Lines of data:
========

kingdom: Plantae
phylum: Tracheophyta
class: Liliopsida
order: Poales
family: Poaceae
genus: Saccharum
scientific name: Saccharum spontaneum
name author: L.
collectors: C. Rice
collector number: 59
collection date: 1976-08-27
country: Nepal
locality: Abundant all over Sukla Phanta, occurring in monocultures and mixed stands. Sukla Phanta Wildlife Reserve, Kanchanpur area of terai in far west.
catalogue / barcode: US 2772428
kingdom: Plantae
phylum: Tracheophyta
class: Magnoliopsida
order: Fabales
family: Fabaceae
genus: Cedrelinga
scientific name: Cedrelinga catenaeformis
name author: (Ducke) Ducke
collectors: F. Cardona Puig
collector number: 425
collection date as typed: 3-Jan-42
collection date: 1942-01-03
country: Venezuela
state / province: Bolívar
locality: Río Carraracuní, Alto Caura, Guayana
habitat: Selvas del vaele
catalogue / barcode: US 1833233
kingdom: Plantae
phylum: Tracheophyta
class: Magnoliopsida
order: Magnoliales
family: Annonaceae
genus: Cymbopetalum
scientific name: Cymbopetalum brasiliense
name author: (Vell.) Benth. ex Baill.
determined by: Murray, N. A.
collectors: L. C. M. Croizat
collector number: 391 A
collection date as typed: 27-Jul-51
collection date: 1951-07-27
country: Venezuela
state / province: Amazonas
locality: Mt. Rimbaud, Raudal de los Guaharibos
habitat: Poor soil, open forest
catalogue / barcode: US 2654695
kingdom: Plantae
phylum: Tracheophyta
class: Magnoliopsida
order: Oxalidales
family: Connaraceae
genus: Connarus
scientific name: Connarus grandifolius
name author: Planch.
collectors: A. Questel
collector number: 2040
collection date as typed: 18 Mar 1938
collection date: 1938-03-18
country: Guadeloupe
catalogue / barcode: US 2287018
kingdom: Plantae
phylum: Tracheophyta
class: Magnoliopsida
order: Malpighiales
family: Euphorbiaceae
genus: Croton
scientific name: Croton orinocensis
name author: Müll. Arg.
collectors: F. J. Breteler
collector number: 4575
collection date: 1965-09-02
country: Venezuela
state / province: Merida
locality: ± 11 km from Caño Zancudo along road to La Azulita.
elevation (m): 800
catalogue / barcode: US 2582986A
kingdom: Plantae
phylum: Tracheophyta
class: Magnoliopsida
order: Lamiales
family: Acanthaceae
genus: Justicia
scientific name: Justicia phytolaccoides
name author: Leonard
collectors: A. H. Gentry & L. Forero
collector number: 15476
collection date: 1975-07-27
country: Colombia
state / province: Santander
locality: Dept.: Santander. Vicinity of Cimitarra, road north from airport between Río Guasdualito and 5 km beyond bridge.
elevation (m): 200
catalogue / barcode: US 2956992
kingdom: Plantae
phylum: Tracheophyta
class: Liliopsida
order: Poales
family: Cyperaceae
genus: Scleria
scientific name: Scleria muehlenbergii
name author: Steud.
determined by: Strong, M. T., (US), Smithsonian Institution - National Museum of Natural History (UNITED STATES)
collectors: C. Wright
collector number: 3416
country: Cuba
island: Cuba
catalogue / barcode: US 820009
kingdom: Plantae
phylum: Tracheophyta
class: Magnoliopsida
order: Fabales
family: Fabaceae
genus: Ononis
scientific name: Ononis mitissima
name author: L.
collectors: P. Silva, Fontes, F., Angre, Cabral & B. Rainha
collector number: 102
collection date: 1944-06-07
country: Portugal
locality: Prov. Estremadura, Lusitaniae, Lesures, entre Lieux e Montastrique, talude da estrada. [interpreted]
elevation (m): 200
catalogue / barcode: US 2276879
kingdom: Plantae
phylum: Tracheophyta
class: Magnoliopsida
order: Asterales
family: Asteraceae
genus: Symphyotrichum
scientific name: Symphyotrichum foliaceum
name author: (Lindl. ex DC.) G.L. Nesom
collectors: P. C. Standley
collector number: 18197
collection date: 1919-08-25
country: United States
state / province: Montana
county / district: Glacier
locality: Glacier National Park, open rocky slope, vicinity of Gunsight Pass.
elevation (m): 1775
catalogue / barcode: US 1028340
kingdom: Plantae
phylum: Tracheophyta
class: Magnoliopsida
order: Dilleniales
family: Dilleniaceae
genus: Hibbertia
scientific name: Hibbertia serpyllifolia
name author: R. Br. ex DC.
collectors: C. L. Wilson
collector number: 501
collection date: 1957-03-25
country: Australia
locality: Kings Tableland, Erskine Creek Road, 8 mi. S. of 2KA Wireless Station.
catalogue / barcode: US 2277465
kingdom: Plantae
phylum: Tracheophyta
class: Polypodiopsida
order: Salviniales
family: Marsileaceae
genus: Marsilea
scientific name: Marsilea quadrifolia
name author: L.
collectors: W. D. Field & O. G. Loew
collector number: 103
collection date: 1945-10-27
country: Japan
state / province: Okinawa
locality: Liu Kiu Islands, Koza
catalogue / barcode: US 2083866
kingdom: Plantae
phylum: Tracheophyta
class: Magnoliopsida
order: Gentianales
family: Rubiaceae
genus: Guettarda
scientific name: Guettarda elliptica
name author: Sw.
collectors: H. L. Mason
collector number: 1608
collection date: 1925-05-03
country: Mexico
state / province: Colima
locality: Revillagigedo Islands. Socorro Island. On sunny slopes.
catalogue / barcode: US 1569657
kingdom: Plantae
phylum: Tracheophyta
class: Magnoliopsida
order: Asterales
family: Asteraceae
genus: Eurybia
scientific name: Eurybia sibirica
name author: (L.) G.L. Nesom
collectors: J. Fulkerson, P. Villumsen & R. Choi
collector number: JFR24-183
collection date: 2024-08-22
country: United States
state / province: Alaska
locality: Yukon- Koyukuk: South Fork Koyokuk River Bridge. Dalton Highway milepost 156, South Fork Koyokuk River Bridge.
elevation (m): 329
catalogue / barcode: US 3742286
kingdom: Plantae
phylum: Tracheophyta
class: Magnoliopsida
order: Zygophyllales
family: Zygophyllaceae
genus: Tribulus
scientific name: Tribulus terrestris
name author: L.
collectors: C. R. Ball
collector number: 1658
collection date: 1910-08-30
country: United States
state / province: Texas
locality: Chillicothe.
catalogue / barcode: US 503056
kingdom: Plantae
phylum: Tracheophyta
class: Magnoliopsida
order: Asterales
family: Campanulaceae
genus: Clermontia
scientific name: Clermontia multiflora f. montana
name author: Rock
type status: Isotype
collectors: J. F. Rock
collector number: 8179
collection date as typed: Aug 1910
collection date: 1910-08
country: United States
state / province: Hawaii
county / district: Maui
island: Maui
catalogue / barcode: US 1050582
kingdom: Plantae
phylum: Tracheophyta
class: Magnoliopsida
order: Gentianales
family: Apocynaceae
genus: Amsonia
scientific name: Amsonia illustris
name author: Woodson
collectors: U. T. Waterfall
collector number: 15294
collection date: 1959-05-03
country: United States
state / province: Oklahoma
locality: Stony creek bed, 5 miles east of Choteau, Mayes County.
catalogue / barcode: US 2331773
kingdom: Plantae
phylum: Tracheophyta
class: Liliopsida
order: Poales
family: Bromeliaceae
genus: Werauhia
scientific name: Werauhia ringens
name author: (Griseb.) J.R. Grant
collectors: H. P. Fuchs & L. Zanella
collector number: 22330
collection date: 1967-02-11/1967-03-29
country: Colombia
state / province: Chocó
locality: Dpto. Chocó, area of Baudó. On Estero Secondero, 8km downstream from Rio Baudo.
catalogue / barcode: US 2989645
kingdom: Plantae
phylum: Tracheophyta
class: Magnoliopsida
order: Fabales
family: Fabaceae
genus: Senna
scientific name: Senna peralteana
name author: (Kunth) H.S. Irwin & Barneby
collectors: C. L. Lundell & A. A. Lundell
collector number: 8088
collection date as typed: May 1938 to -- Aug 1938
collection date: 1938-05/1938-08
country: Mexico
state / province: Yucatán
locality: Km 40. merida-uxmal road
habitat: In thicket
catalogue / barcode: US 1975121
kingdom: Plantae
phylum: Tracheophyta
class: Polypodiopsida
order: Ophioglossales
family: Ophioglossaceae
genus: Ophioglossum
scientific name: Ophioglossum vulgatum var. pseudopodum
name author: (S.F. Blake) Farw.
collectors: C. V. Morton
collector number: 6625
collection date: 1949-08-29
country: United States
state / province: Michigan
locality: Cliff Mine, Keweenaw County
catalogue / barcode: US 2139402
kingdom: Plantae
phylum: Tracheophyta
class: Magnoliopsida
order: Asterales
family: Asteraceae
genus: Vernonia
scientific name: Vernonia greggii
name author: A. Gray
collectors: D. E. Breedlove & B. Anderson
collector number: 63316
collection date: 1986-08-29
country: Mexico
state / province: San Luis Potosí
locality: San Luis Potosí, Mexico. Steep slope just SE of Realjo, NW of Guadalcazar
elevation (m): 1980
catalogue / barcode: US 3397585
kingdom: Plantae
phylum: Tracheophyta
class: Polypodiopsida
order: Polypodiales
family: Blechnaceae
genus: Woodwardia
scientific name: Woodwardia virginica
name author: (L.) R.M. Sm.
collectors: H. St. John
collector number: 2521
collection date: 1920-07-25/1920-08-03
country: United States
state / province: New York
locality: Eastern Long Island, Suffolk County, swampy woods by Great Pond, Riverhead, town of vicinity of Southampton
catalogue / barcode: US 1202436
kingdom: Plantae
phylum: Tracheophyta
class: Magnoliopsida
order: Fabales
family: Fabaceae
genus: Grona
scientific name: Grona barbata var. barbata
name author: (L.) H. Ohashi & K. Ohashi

========

Stated problem:
Copy out everything from the start of the records down to the line containing "collectors: F. J. Breteler", substituting "taxon name" for "scientific name" and leaving all else unchanged.

Output of the task:
kingdom: Plantae
phylum: Tracheophyta
class: Liliopsida
order: Poales
family: Poaceae
genus: Saccharum
taxon name: Saccharum spontaneum
name author: L.
collectors: C. Rice
collector number: 59
collection date: 1976-08-27
country: Nepal
locality: Abundant all over Sukla Phanta, occurring in monocultures and mixed stands. Sukla Phanta Wildlife Reserve, Kanchanpur area of terai in far west.
catalogue / barcode: US 2772428
kingdom: Plantae
phylum: Tracheophyta
class: Magnoliopsida
order: Fabales
family: Fabaceae
genus: Cedrelinga
taxon name: Cedrelinga catenaeformis
name author: (Ducke) Ducke
collectors: F. Cardona Puig
collector number: 425
collection date as typed: 3-Jan-42
collection date: 1942-01-03
country: Venezuela
state / province: Bolívar
locality: Río Carraracuní, Alto Caura, Guayana
habitat: Selvas del vaele
catalogue / barcode: US 1833233
kingdom: Plantae
phylum: Tracheophyta
class: Magnoliopsida
order: Magnoliales
family: Annonaceae
genus: Cymbopetalum
taxon name: Cymbopetalum brasiliense
name author: (Vell.) Benth. ex Baill.
determined by: Murray, N. A.
collectors: L. C. M. Croizat
collector number: 391 A
collection date as typed: 27-Jul-51
collection date: 1951-07-27
country: Venezuela
state / province: Amazonas
locality: Mt. Rimbaud, Raudal de los Guaharibos
habitat: Poor soil, open forest
catalogue / barcode: US 2654695
kingdom: Plantae
phylum: Tracheophyta
class: Magnoliopsida
order: Oxalidales
family: Connaraceae
genus: Connarus
taxon name: Connarus grandifolius
name author: Planch.
collectors: A. Questel
collector number: 2040
collection date as typed: 18 Mar 1938
collection date: 1938-03-18
country: Guadeloupe
catalogue / barcode: US 2287018
kingdom: Plantae
phylum: Tracheophyta
class: Magnoliopsida
order: Malpighiales
family: Euphorbiaceae
genus: Croton
taxon name: Croton orinocensis
name author: Müll. Arg.
collectors: F. J. Breteler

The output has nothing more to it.